DotNetOpenId — Getting replay attack failure with programmatic and web logins

Question

I'm adding optional OpenID authentication to the system. Everything works smoothly with DotNETOpenID. Yet, I get an issue when:

1. User logs into the web application using a standard login (FormsAutentication)
2. User associates some OpenID with the account (we use programmatic OpenID logon here to get the claimed identity)
3. User logs out of the FormsAuthentication and logs back in with the OpenID (using the Login control).

At the last step we get a replay attack error. I suspect that OpenID persists some information in the application store (to be used for requests) which is used to get the previous request, instead of starting a new one.

Could anyone help shed some light on the problem here?

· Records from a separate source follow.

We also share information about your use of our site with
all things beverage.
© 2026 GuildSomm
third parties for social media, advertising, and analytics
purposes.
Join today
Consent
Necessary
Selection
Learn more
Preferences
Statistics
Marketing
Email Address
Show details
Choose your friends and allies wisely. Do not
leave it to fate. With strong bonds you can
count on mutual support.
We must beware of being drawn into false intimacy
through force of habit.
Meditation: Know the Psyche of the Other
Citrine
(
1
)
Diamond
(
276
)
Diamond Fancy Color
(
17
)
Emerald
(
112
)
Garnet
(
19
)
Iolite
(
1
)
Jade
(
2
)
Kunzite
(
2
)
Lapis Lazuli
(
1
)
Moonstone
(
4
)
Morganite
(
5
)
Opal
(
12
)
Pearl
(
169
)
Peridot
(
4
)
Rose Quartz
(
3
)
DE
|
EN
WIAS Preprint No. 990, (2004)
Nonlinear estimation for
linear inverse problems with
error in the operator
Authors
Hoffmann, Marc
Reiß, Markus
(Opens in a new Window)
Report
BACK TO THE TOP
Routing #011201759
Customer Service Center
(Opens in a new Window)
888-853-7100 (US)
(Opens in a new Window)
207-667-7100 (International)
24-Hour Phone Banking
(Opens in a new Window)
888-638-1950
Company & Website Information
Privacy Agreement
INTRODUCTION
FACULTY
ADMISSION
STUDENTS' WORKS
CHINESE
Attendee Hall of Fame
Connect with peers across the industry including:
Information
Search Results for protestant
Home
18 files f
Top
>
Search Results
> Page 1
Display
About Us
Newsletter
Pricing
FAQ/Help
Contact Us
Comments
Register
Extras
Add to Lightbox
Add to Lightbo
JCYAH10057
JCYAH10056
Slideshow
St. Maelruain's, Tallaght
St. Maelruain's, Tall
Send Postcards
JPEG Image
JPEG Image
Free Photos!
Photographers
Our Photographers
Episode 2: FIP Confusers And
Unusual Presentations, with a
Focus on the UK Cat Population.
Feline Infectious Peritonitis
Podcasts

If the issue is how I've understood it, how could I cleanup this specific state information after successfully binding the OpenID to account using the programmatic login (given that I've got successful request at hand)?

Answer 1

Which Provider are you testing against? Honestly it sounds like the most likely guilty party in this case since it makes up the openid.response_nonce value. Another likely place to look is are you (by chance) maintaining all the openid.* querystring parameters in the URL between the first and second logins? For example, at the second login page before the user enters their OpenID, are their openid.* parameters in the URL of the page? If so, that's likely the problem and it can be fixed by your programmatic page causing a clean redirect to get rid of them after a login attempt.

Answer 2

Ok, the the actual problem seems to go away after adding Session.Abandon() (and cleaning up auth logic a bit) between the moment of first OpenID assignment and actual authentication with it.